[Input material — start]

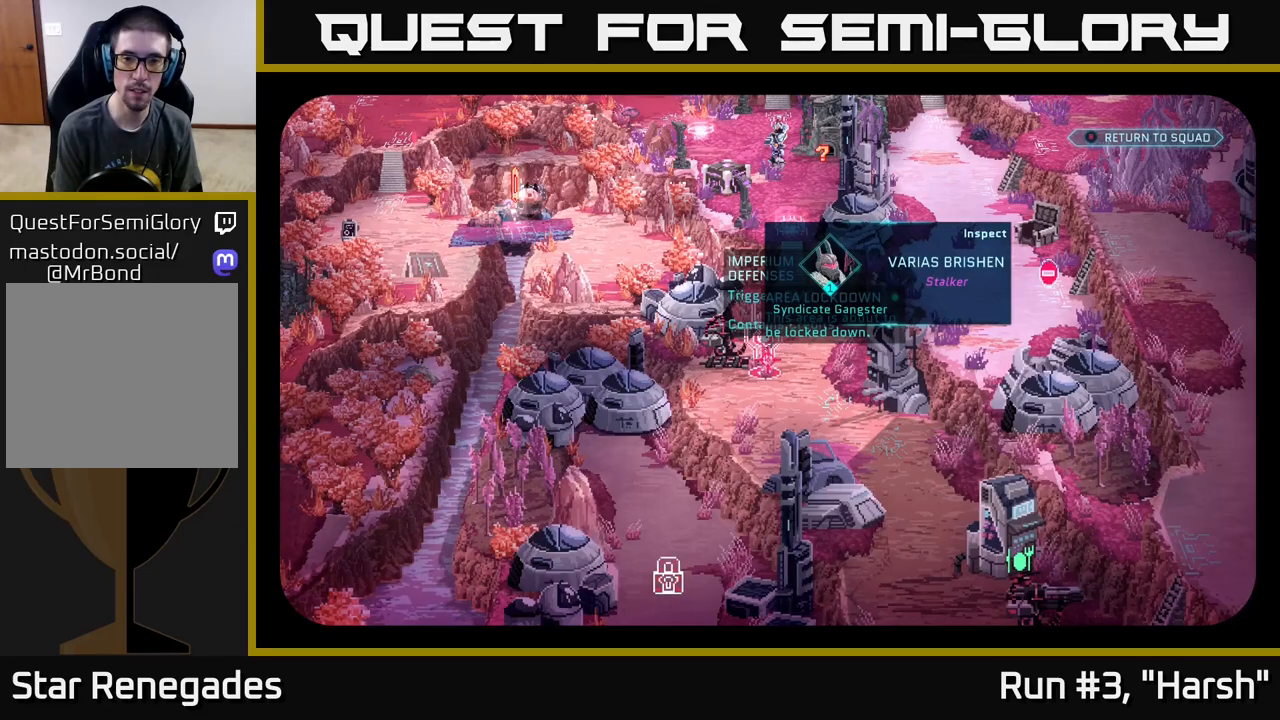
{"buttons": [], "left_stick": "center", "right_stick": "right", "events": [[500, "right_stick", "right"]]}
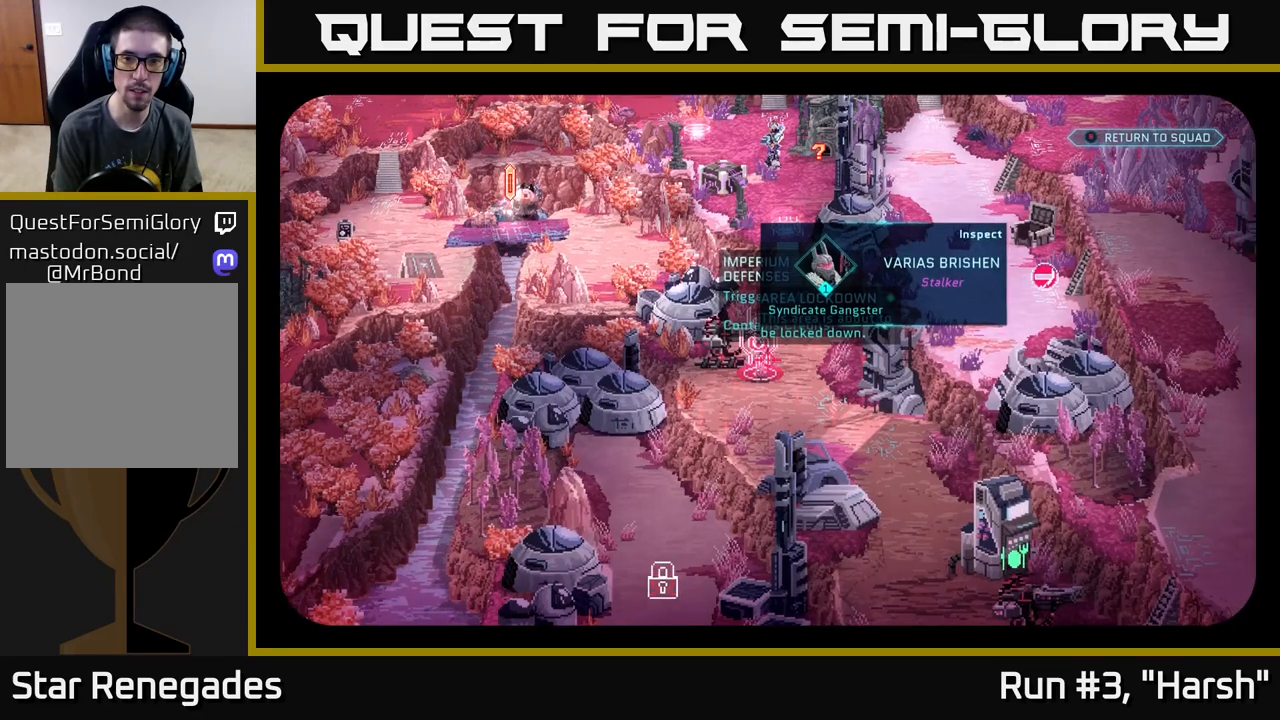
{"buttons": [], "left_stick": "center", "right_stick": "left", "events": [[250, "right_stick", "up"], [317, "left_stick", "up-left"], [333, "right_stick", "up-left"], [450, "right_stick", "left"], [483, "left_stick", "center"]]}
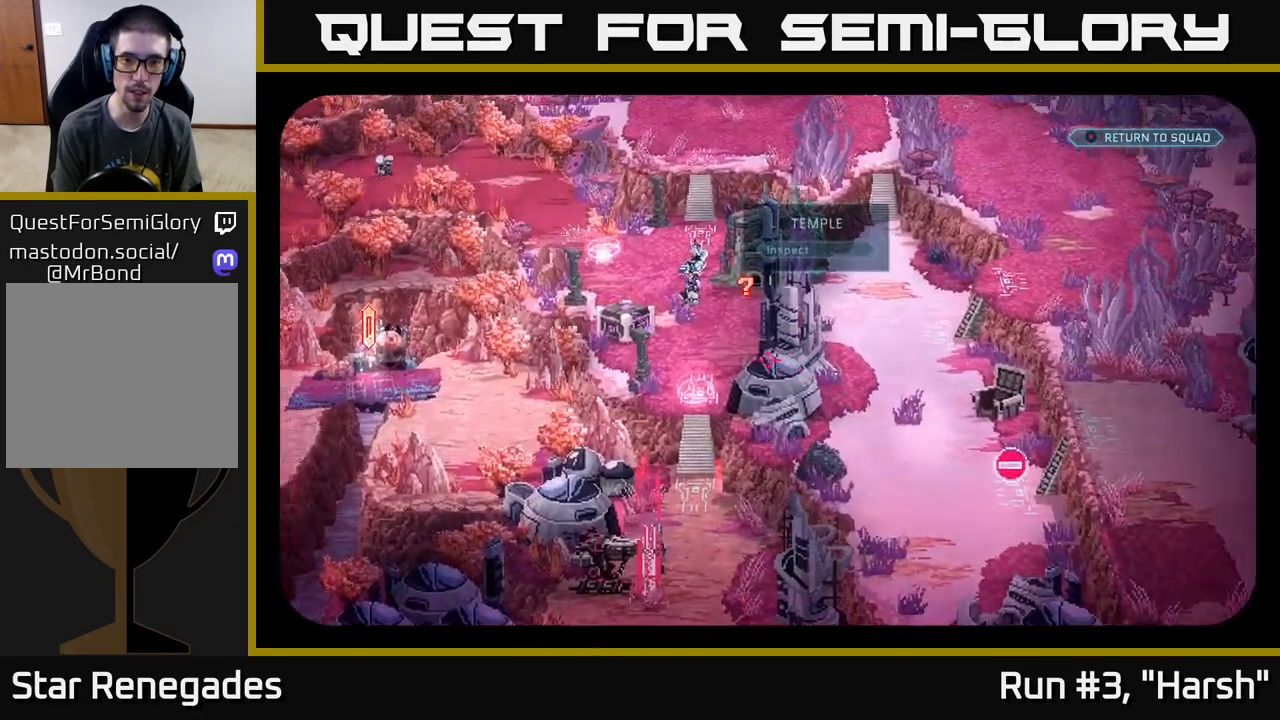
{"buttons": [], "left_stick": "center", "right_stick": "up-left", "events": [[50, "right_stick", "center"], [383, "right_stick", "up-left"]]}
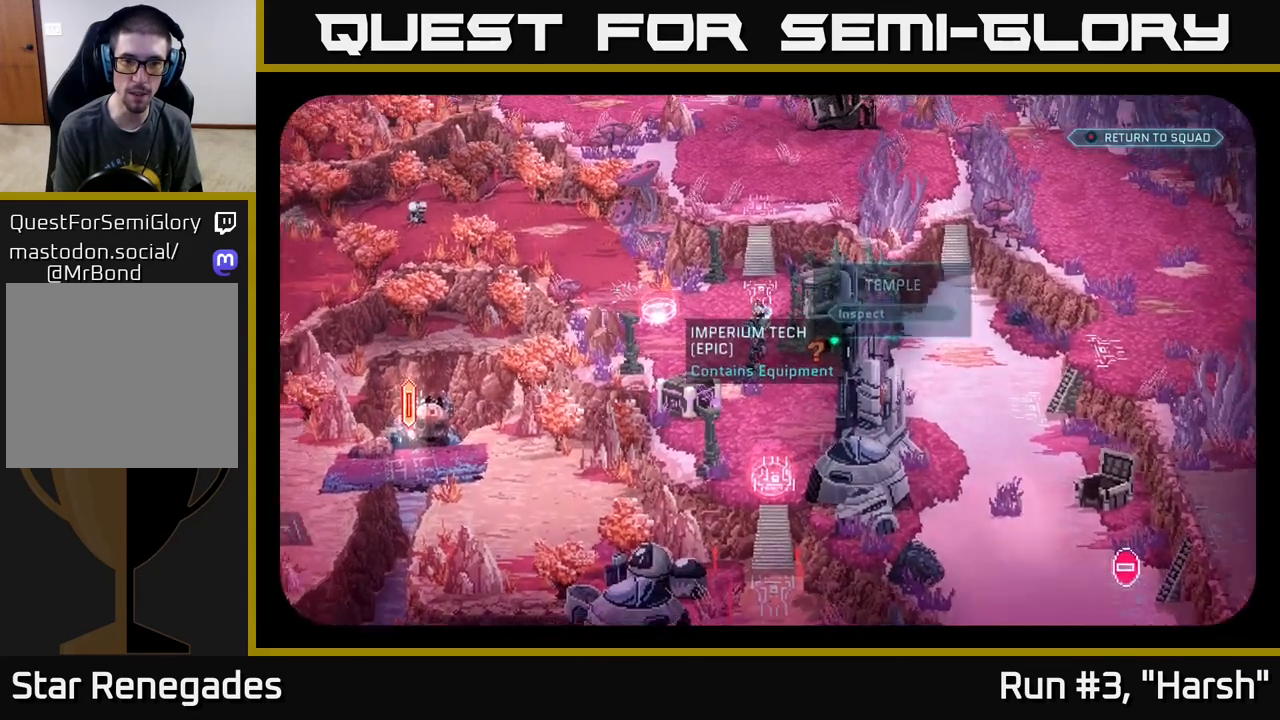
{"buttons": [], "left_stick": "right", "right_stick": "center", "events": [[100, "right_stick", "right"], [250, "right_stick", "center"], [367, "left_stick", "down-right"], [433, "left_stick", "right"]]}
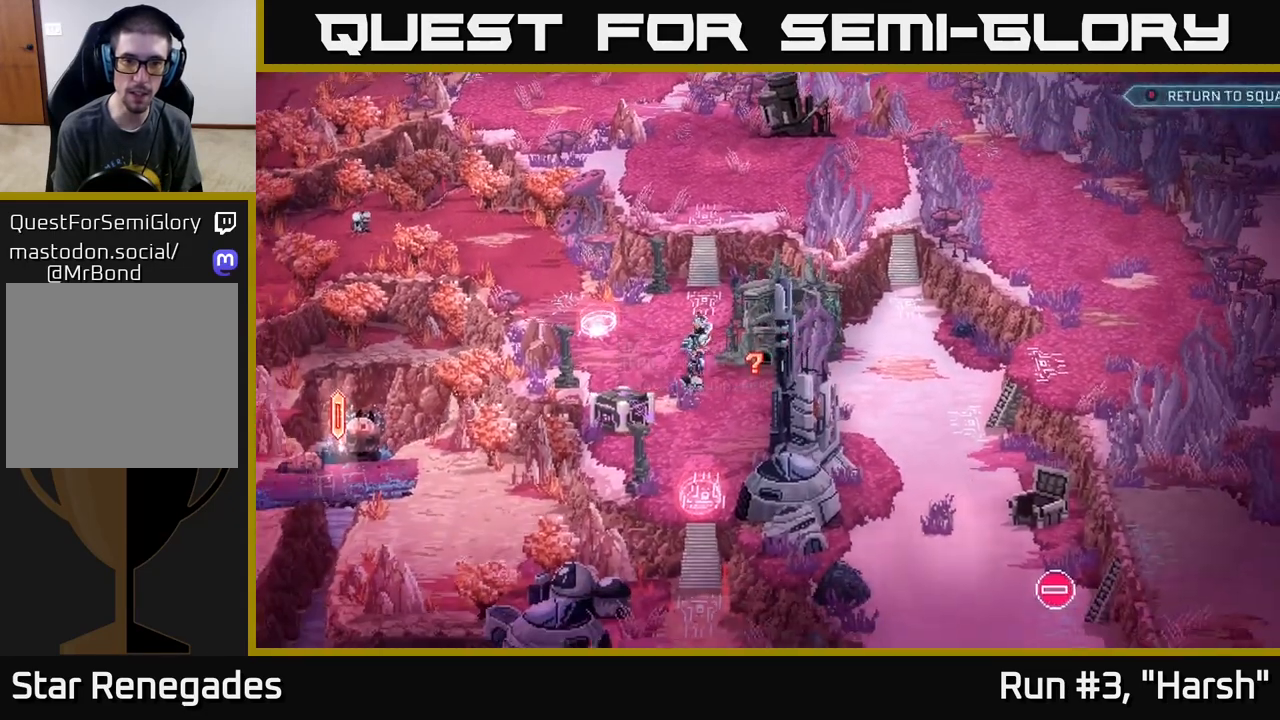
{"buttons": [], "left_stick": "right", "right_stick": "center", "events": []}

[Input material — finish]

§ **Required action**:
Extract the entries in full, exactly as they are, minus the pictures.

§ **Reply**:
{"buttons": [], "left_stick": "center", "right_stick": "right", "events": [[500, "right_stick", "right"]]}
{"buttons": [], "left_stick": "center", "right_stick": "left", "events": [[250, "right_stick", "up"], [317, "left_stick", "up-left"], [333, "right_stick", "up-left"], [450, "right_stick", "left"], [483, "left_stick", "center"]]}
{"buttons": [], "left_stick": "center", "right_stick": "up-left", "events": [[50, "right_stick", "center"], [383, "right_stick", "up-left"]]}
{"buttons": [], "left_stick": "right", "right_stick": "center", "events": [[100, "right_stick", "right"], [250, "right_stick", "center"], [367, "left_stick", "down-right"], [433, "left_stick", "right"]]}
{"buttons": [], "left_stick": "right", "right_stick": "center", "events": []}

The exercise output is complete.